Visualization of fatty acid and micronutrient intake between respondent groups. (A) Heatmap showing daily intake trends in individual dietary fatty acids. (B) Heatmap showing daily intake of individual micronutrients. Colors represent relative consumption levels, with red being the maximum level and red being the minimum level for each individual variable. All data and associated p values were adjusted for gender, age, race, education, and BMI using multivariate analysis. Abbreviations: ANOVA, analysis of variance; DFE, dietary food equivalents; MFAs, monounsaturated fatty acids; PUFAs, polyunsaturated fatty acids; SFAs, saturated fatty acids; vit., vitamin.

Figure 6.

Characterization of liver steatosis and fibrosis. (A) Liver CAP score. (B) Liver stiffness. (C-D) Liver steatosis and fibrosis in heavy drinkers with increasing average daily alcohol consumption in standard drinks, respectively. Histogram bars represent frequency of individuals in each bin (left Y axis), lines represent percent of individuals exceeding a CAP of 300 dB/m or a stiffness measurement of 8.6 kPa (right Y axes), respectively. Data are presented as weighted mean value ± SEM. All data and associated p values were adjusted for gender, age, race, education, and BMI using multivariate analysis.
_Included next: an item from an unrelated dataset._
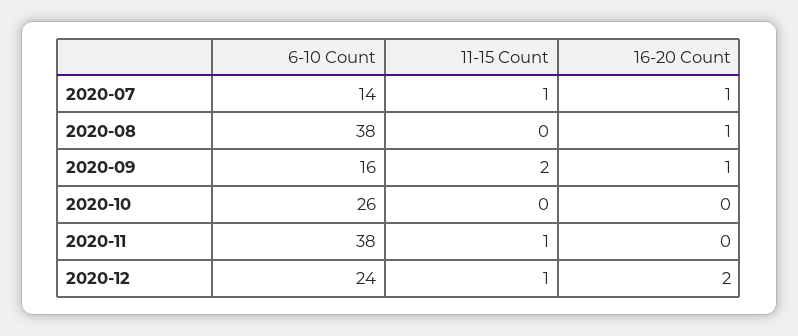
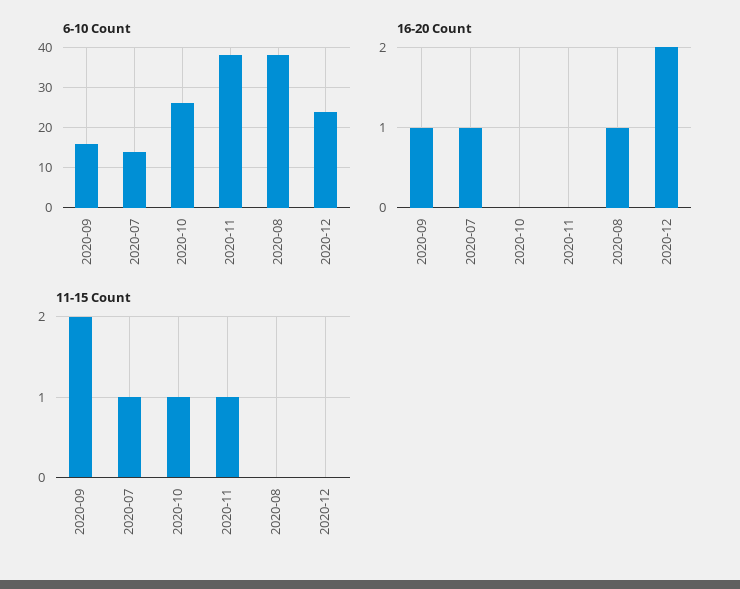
11-15 Count, 2020-10: 0 -> 1
11-15 Count, 2020-12: 1 -> 0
Abbreviations: CAP, controlled attenuation parameter; dB, decibel; GGT, gamma-glutamyl transferase; kPa, kilopascal; m, meter.

Figure 7.

Characterization of liver injury markers. (A-C) Plasma levels of liver injury biomarkers ALT, AST, and GGT, respectively, by gender. Data are presented as weighted mean value ± SEM. All data and associated p values were adjusted for gender, age, race, education, and BMI using multivariate analysis. Abbreviations: ALT, alanine aminotransferase; AST, aspartate aminotransferase; GGT, gamma-glutamyl transferase; IU, international unit; L, liter.